*** Document excerpt ***

Monday 3 February 2020

Lost Connection


Got to Whitby and the charging port on my Google Pixel died on me, so it was a case of slowly watching the woer drain until it died. An new port will be about sixty pounds but of course I was away in Whitby with no other form of connection to so many things. I have my Amazon Kindle but that is reliant on a wifi connection and  while there are numerous connection options it's not a phone and is hardly portable.

The cost of a refurbished Pixel 2 is only a hundred pounds more than the Pixel itself , and the reason I want to stay with the Pixel is that it keeps pace with Operating System Upgrades so my Pixel is on Android 10. I bought an old Samsung Note that could only take up to version 4 so a lot of the apps I need wouldn't work and didn't  do 4G, so went back to CEX and exchanged for a Samsung A3 which was smaller and goes up to V6 and does 4G. It's a bit smaller and slower but does the job and is a decent holding handset until I get a new on or the Pixel fixed, though a second hand Pixel with a 12 month guarantee is around £90 so not much more than getting this one fixed.

If I had been in Newcastle I'd have probably found somewhere to fix it but when you are on holiday it's a little more difficult, although life without a phone is not impossible.

So it's now finding options and finding my way back to work tomorrow.

Ezra Furman's "Lousy Connection" seems fairly appropriate don't you think for this first February post. Oh and I need to install twitter on the A3 to share this.


Friday 31 January 2020

Length


In yesterdays post I spoke of "Revelation" being the first piece by a rock band (Love on "Da Capo") to take up a side of a vinyl album. That got me thinking of what followed from that.

*** End of Document excerpt ***

Tasks for this exercise →
**a)** Answer these about the blog excerpt:
(i) Which phone did the writer get in exchange for the old Samsung Note?
(ii) Which Android version is the writer's Pixel on?
(iii) Which song does the writer find appropriate for the first February post?
**b)** Write what comes next in the blog excerpt, picking up after its last sentence.
The records come from an unrelated source.

*** Extracted entries ***

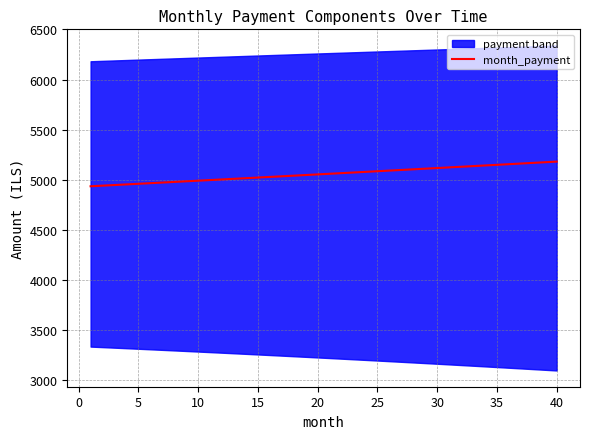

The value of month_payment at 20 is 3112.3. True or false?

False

*** End of Extracted entries ***
*** Extracted entries ***

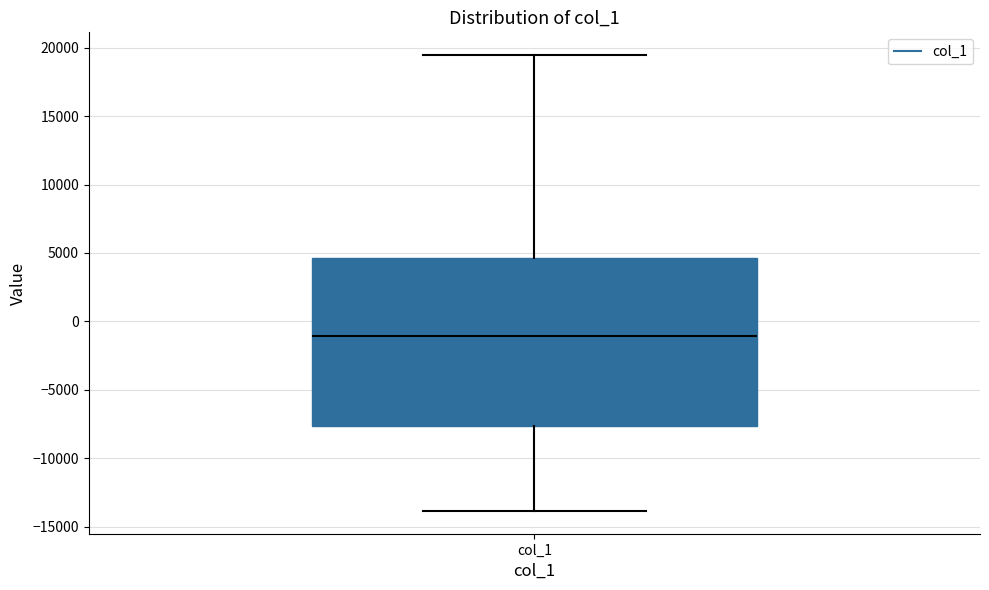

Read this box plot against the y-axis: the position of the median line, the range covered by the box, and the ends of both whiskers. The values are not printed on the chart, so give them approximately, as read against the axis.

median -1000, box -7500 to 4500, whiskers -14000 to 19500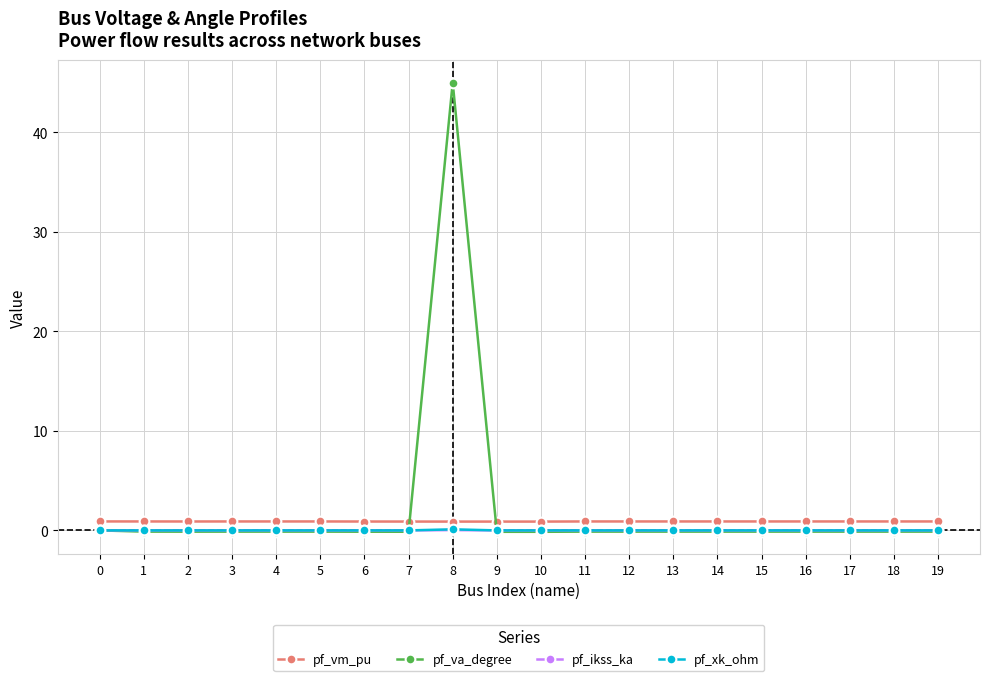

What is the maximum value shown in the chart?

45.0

*** End of Extracted entries ***
*** Extracted entries ***

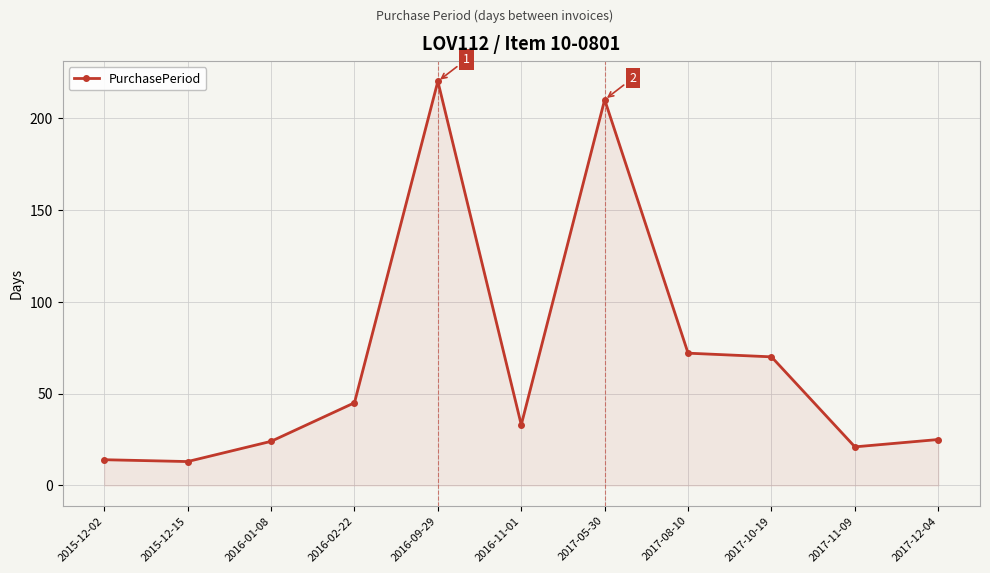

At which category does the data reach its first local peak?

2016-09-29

*** End of Extracted entries ***

Task responses →
**a)**
(i) A Samsung A3
(ii) Android 10
(iii) Ezra Furman's "Lousy Connection"

**b)**
Classical music seems to have often consisted of lengthy pieces in the form of symphonies , but these were usually split into movements to give orchestras and audiences a rest. Remember permanent functional recordings that could cope with that sort of length of music did not come until the vinyl album which was around the late forties early fifties , and some symphonies outlasted the realistic forty minute vinyl limitation (anything else results in groove cramming and sound degradation).

Pink Floyd took up s side of "Meddle" with "Echoes" and "Atom Heart Mother"'s title track took up the first side. Yes did the same with "Close To The Edge" and "Relayer" opened with the first side being taken up by "Gates of Delirium" .

"Dark Side of the Moon" by Pink Floyd and "Sergeant Pepper" by The Beatles were merged song cycles that had defined songs that segued into others.

Yesterday on my walk to work I listened to Jethro Tull's "Thick as a Brick" which is just a single forty minute piece, obviously consisting of movements and it does amage me that artists can remember everything to perform these live. That was followed by "Passion Play" which was split by the silly "Hare Who Lost His Spectacles" by effectively took up a fill vinyl album.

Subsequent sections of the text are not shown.